Dick wrote this in the 1970s. If he were writing today, I’m guessing he’d add that he distrusted their motives as well as their power.

Philip K. Dick

False narratives and pseudo-realities are everywhere. Today at TomDispatch, Noam Chomsky highlights the false narrative that global warming simply doesn’t exist, or that it does exist but that it’s a completely natural process that humans can do nothing about. This is perhaps the most dangerous false narrative we face today. That we can simply ignore humanity’s impact on nature—which is convenient for those profiting from the exploitation of the earth’s resources, such as fossil fuels.

Another pseudo-reality we face is that America’s national security is constantly threatened by “near-peer” rivals bent on our destruction. This “reality” drives colossal military spending as next year’s Pentagon budget soars toward $900 billion. A related “reality” is that the world is made safer by more thermonuclear warheads and weapons, a false narrative that the Pentagon is betting on to the tune of $2 trillion over the next thirty years.

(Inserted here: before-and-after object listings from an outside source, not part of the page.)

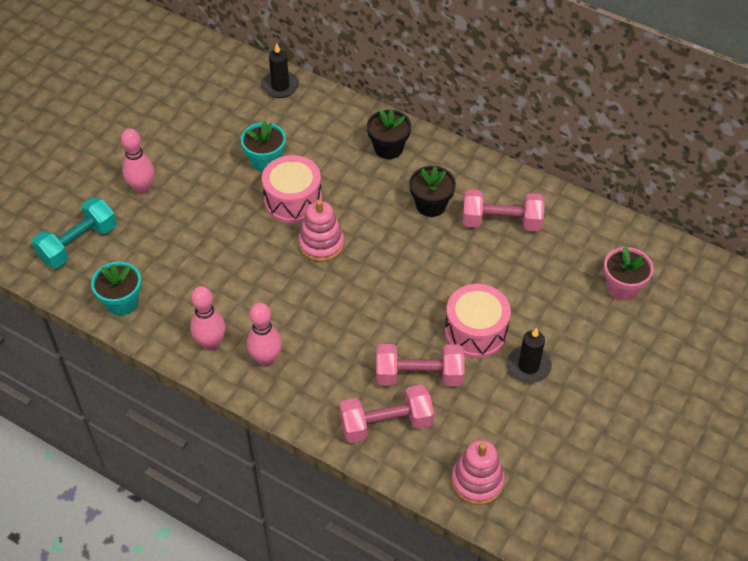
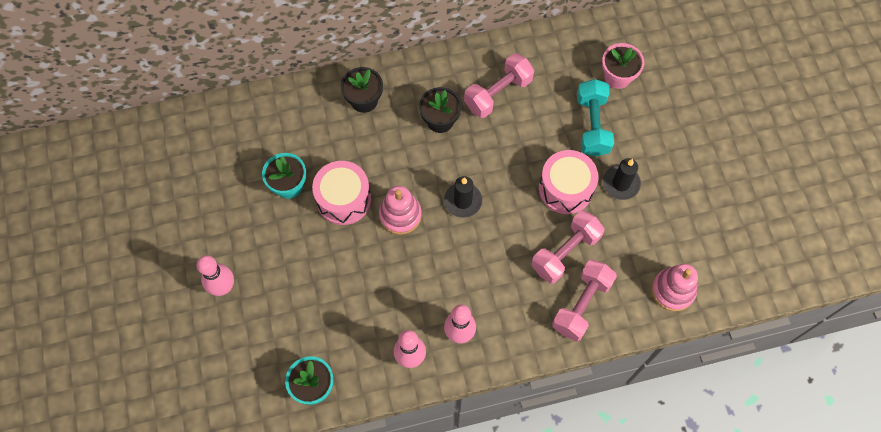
camera: 45 degrees left, 15 degrees up
(78, 244) = (227, 373): turquoise dumbbell -> turquoise dumbbell (592, 125)
(280, 86) = (230, 115): black candle -> black candle (463, 201)

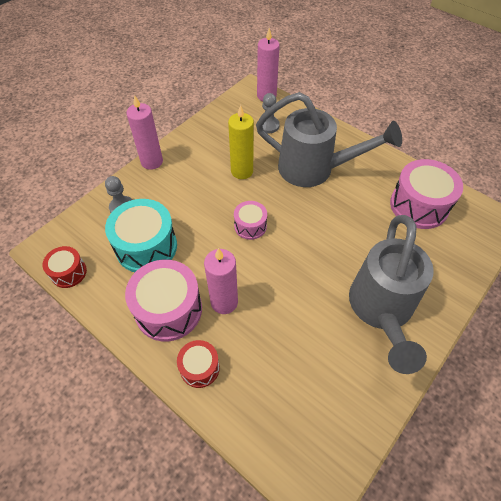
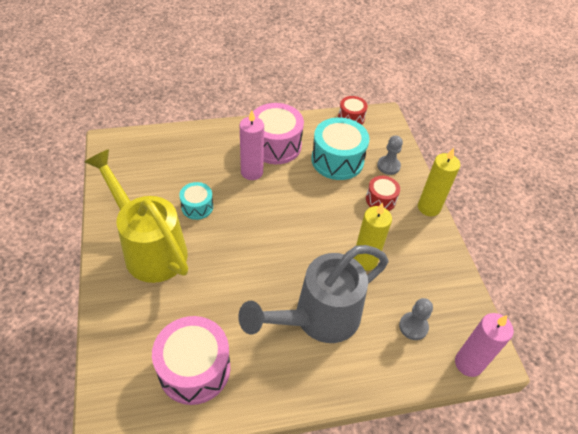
camera: 125 degrees right, 5 degrees down
(152, 162) = (428, 207): pink candle -> yellow candle
(199, 368) = (223, 138): red drum -> red drum (380, 199)
(250, 226) = (299, 226): pink drum -> none
(307, 312) = (197, 207): none -> turquoise drum
(381, 311) = (149, 247): grey watering can -> yellow watering can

Why generate this pseudo-reality? Because the Pentagon gains power and corporations profit greatly. Meanwhile, regular working folk, whose lives could be improved and empowered by a $2 trillion investment in their health and well-being, are left to struggle and suffer. They are, in a word, disempowered.

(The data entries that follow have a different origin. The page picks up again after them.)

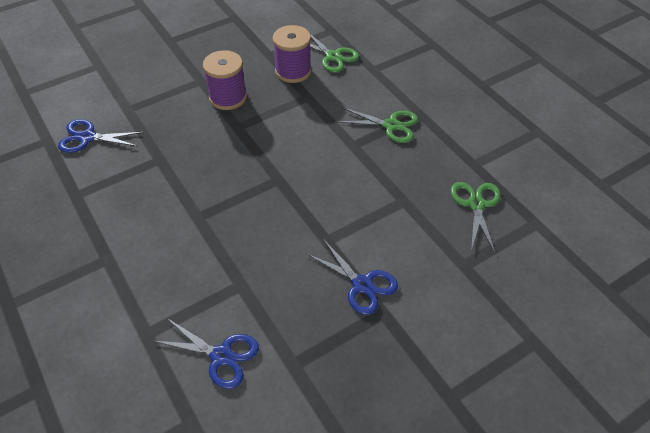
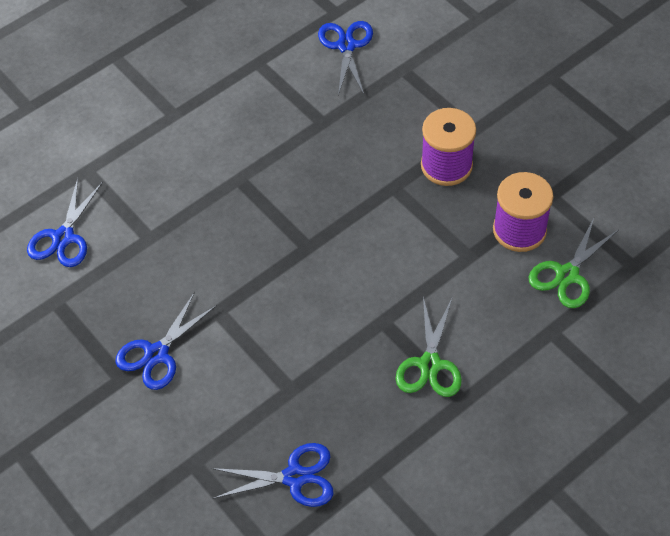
camera: 85 degrees right, 5 degrees up
(476, 204) = (294, 477): green scissors -> blue scissors

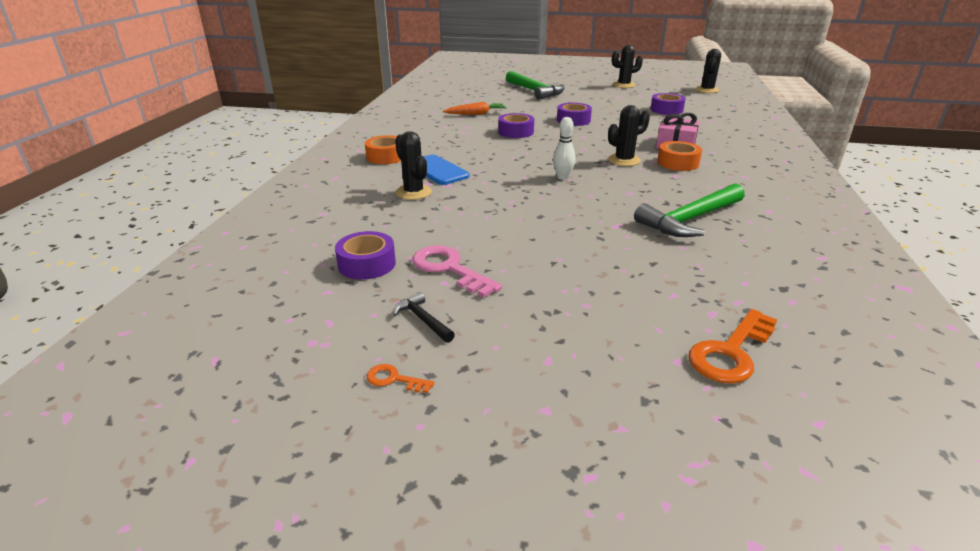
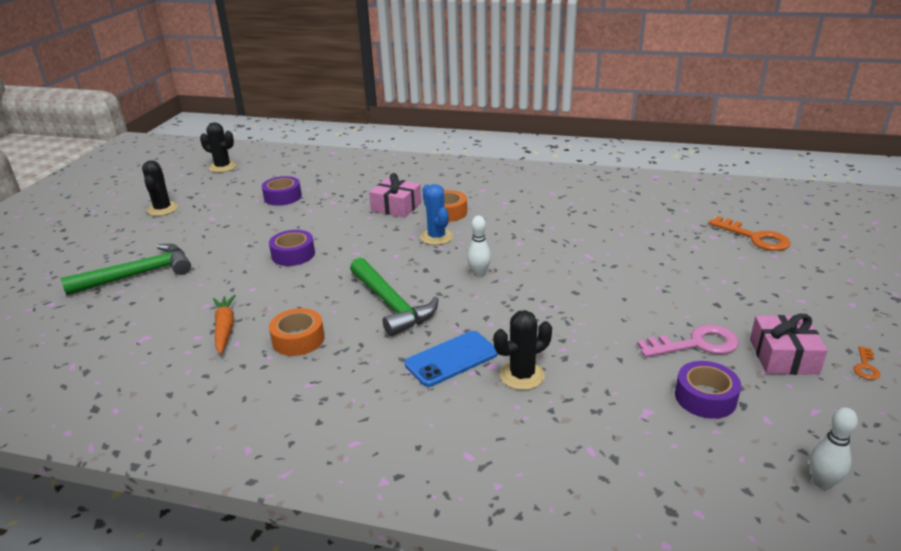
camera: 85 degrees left, 0 degrees up
(238, 305) = (822, 482): none -> white bowling pin
(386, 157) = (392, 409): orange tape -> orange tape (298, 339)
(423, 320) = (783, 356): black hammer -> pink gift
(449, 269) = (696, 344): pink key -> pink key turned 150 degrees counterclockwise
(516, 132) = (322, 297): purple tape -> none
(624, 160) = (436, 237): black cactus -> blue cactus
(690, 219) = (572, 224): green hammer -> green hammer (391, 304)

I remain at a loss how Joe Sixpack’s life is made better by B-21 stealth bombers, Sentinel ICBMs, and Columbia-class nuclear-missile-firing submarines.

With Donald Trump’s peccadilloes once again dominating the news cycle, essential stories about climate change and Armageddon-enabling nuclear weapons are mostly ignored. We are encouraged to take sides, for or against, an aging con man and his payola to a porn star and a Playboy bunny; we are told this is a matter of grave national concern requiring wall-to-wall media coverage, even as natural disasters exacerbated by climate change surge around us and even as nuclear war grows ever more possible.

Time to face reality, America. As Dick also wrote, “Reality is that which, when you stop believing in it, doesn’t go away.” Those nuclear weapons aren’t going away, nor is the threat of climate change.